§ **Provided material**
== Segment start ==
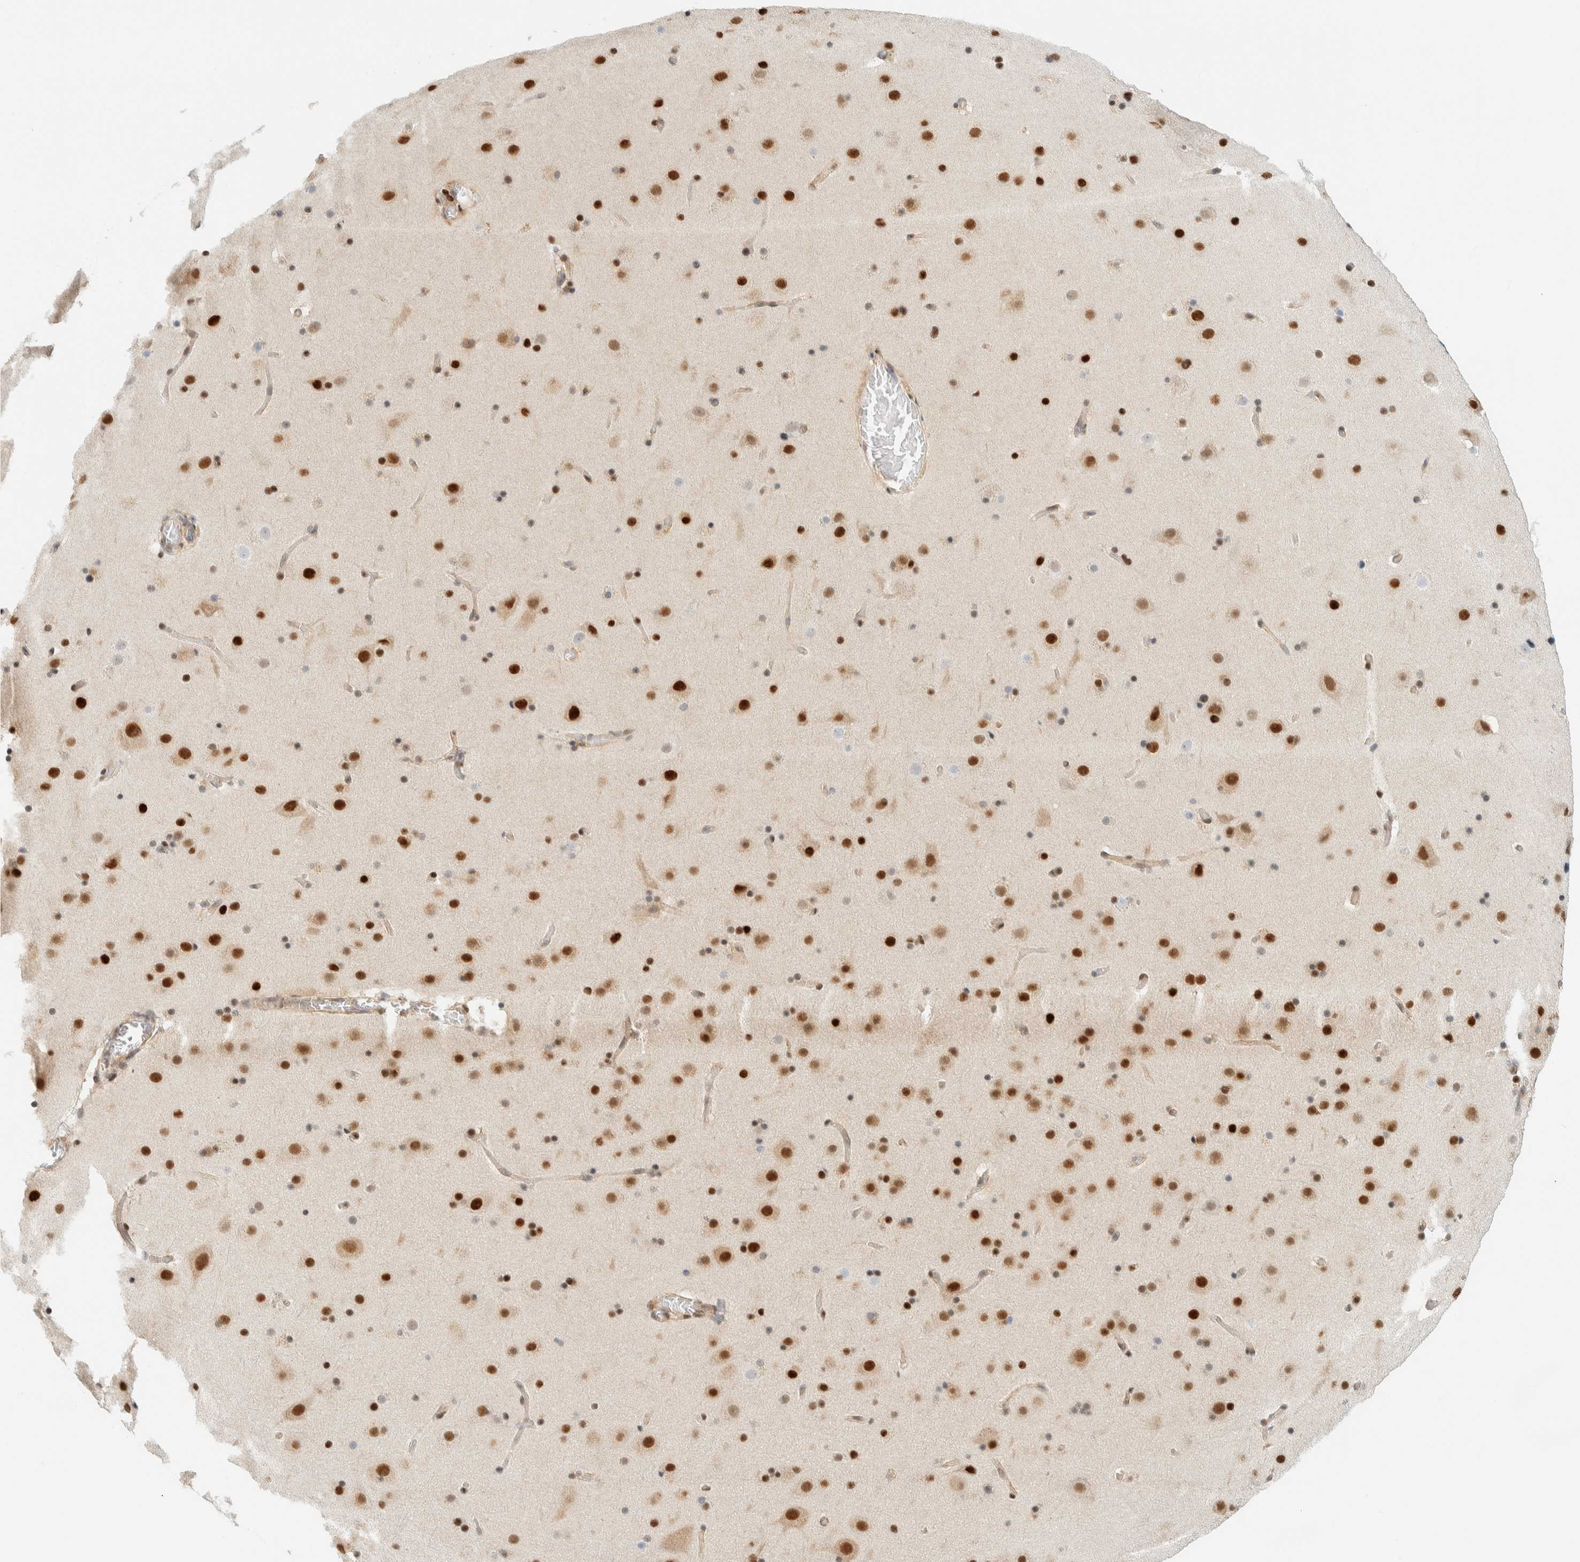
{"staining": {"intensity": "negative", "quantity": "none", "location": "none"}, "tissue": "cerebral cortex", "cell_type": "Endothelial cells", "image_type": "normal", "snomed": [{"axis": "morphology", "description": "Normal tissue, NOS"}, {"axis": "topography", "description": "Cerebral cortex"}], "caption": "IHC of normal cerebral cortex exhibits no expression in endothelial cells. The staining is performed using DAB (3,3'-diaminobenzidine) brown chromogen with nuclei counter-stained in using hematoxylin.", "gene": "ZNF683", "patient": {"sex": "male", "age": 57}}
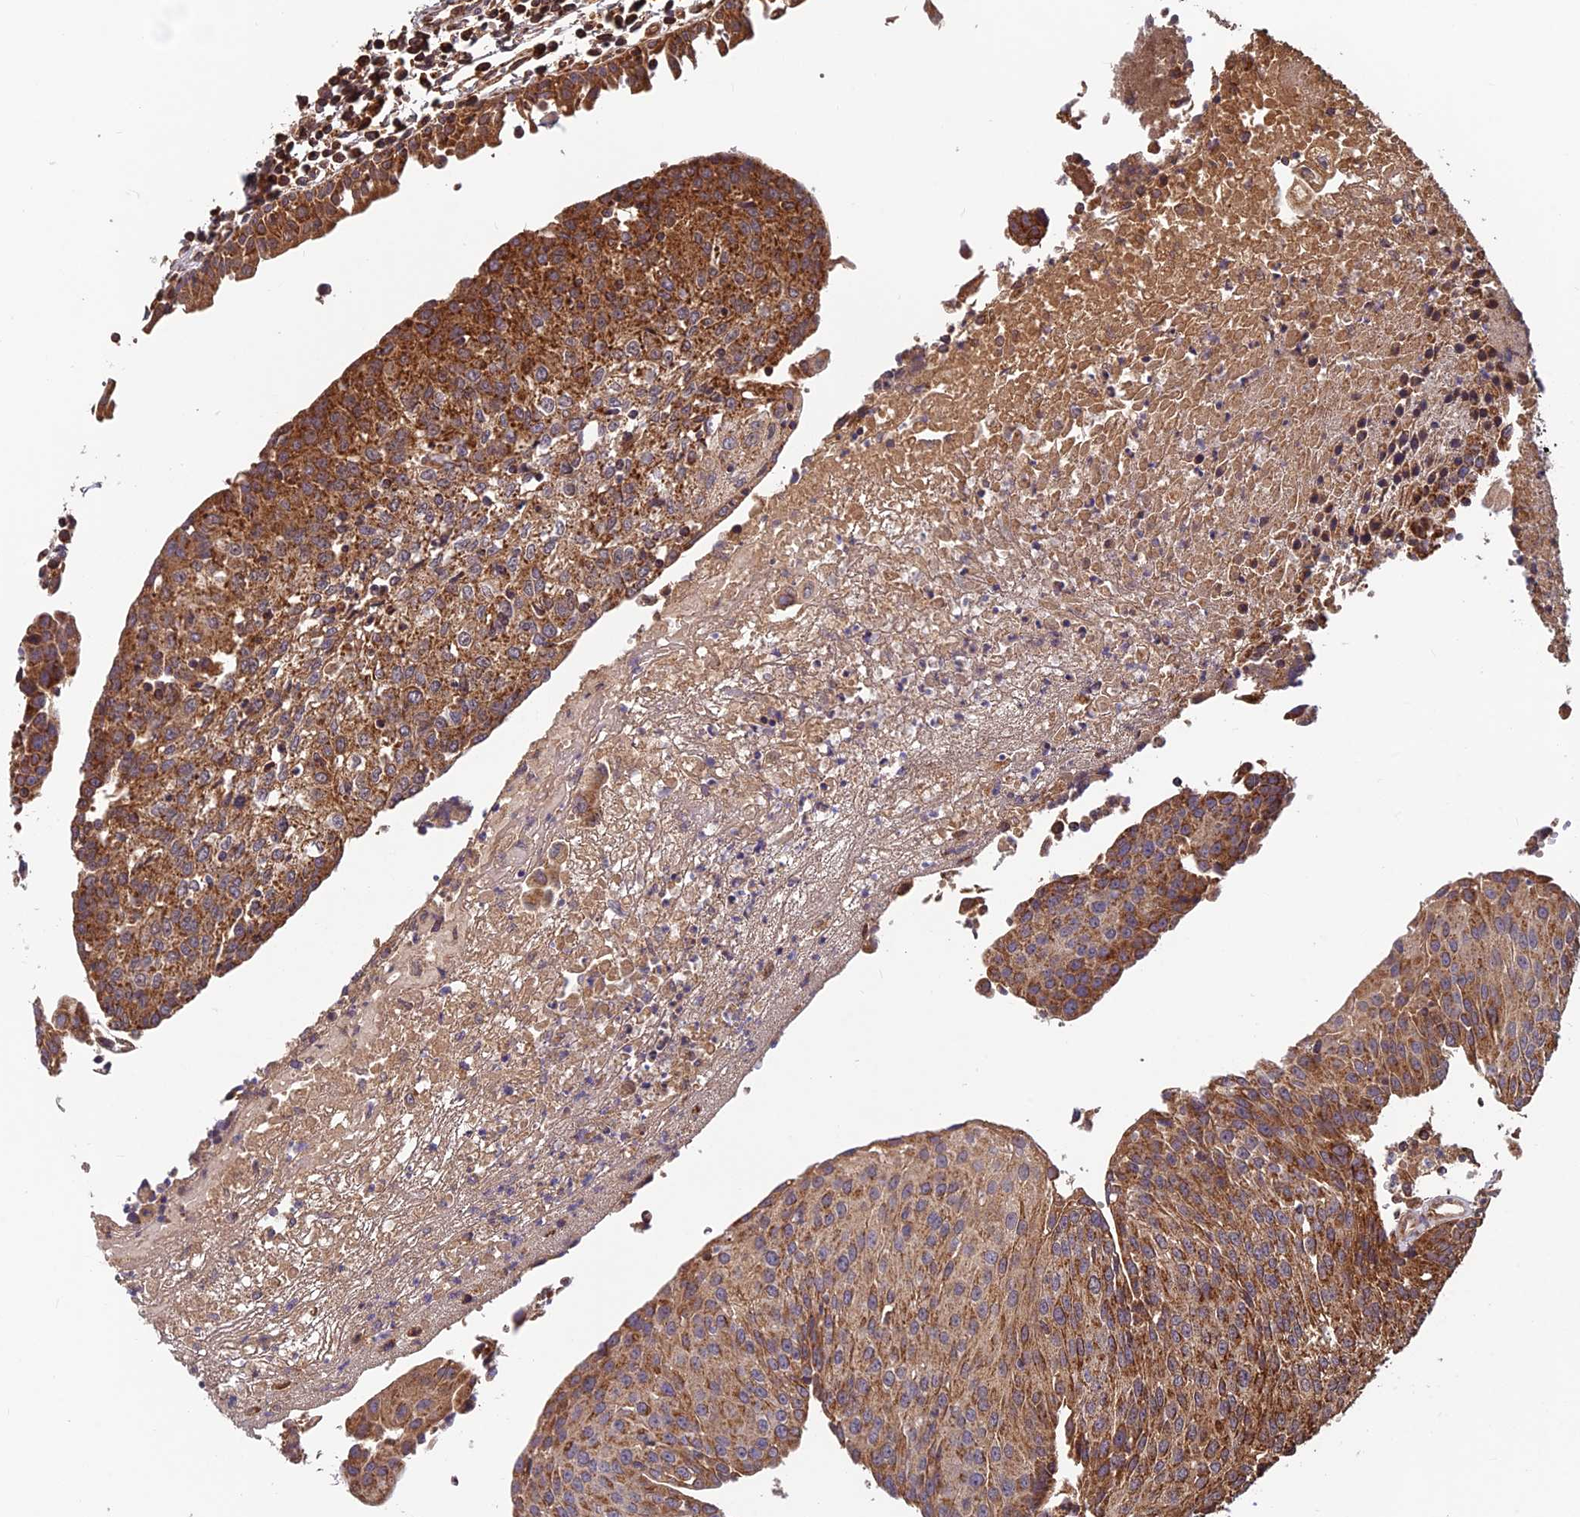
{"staining": {"intensity": "strong", "quantity": ">75%", "location": "cytoplasmic/membranous"}, "tissue": "urothelial cancer", "cell_type": "Tumor cells", "image_type": "cancer", "snomed": [{"axis": "morphology", "description": "Urothelial carcinoma, High grade"}, {"axis": "topography", "description": "Urinary bladder"}], "caption": "Urothelial cancer stained for a protein reveals strong cytoplasmic/membranous positivity in tumor cells. Immunohistochemistry stains the protein of interest in brown and the nuclei are stained blue.", "gene": "CCDC15", "patient": {"sex": "female", "age": 85}}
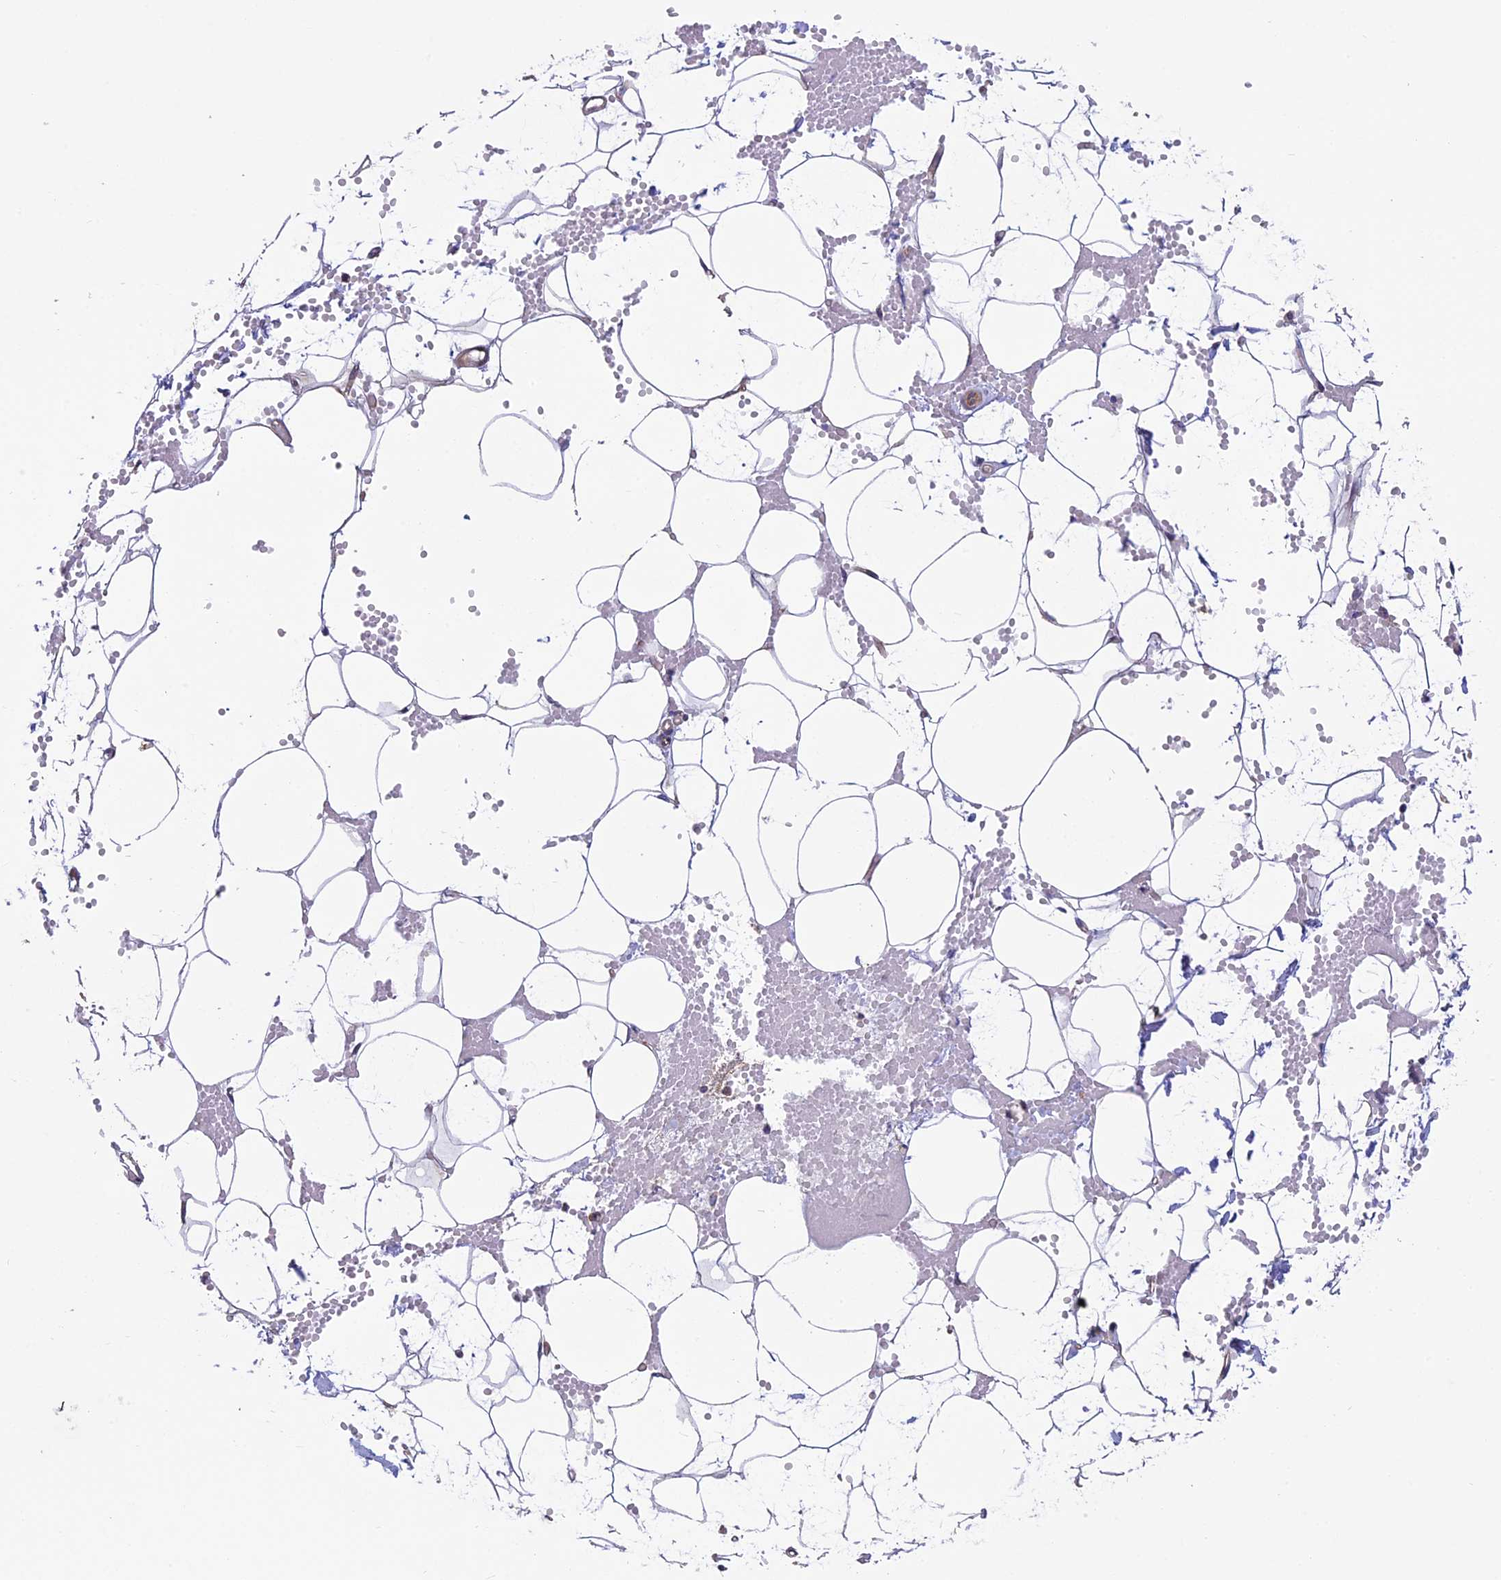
{"staining": {"intensity": "negative", "quantity": "none", "location": "none"}, "tissue": "adipose tissue", "cell_type": "Adipocytes", "image_type": "normal", "snomed": [{"axis": "morphology", "description": "Normal tissue, NOS"}, {"axis": "topography", "description": "Breast"}], "caption": "Adipose tissue stained for a protein using immunohistochemistry exhibits no positivity adipocytes.", "gene": "ADAMTS15", "patient": {"sex": "female", "age": 23}}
== Segment end ==
§ **Description of the task**
Would you please give the material above again, unchanged but without pictures?

§ **Task solution**
{"staining": {"intensity": "negative", "quantity": "none", "location": "none"}, "tissue": "cerebral cortex", "cell_type": "Endothelial cells", "image_type": "normal", "snomed": [{"axis": "morphology", "description": "Normal tissue, NOS"}, {"axis": "topography", "description": "Cerebral cortex"}], "caption": "IHC of normal cerebral cortex exhibits no expression in endothelial cells. The staining is performed using DAB (3,3'-diaminobenzidine) brown chromogen with nuclei counter-stained in using hematoxylin.", "gene": "ZNF683", "patient": {"sex": "male", "age": 57}}
{"staining": {"intensity": "strong", "quantity": ">75%", "location": "cytoplasmic/membranous"}, "tissue": "urothelial cancer", "cell_type": "Tumor cells", "image_type": "cancer", "snomed": [{"axis": "morphology", "description": "Urothelial carcinoma, High grade"}, {"axis": "topography", "description": "Urinary bladder"}], "caption": "Urothelial cancer stained for a protein reveals strong cytoplasmic/membranous positivity in tumor cells. Immunohistochemistry stains the protein of interest in brown and the nuclei are stained blue.", "gene": "CCDC15", "patient": {"sex": "female", "age": 85}}
{"staining": {"intensity": "negative", "quantity": "none", "location": "none"}, "tissue": "adipose tissue", "cell_type": "Adipocytes", "image_type": "normal", "snomed": [{"axis": "morphology", "description": "Normal tissue, NOS"}, {"axis": "topography", "description": "Breast"}], "caption": "Adipose tissue stained for a protein using immunohistochemistry exhibits no positivity adipocytes.", "gene": "ADAMTS15", "patient": {"sex": "female", "age": 23}}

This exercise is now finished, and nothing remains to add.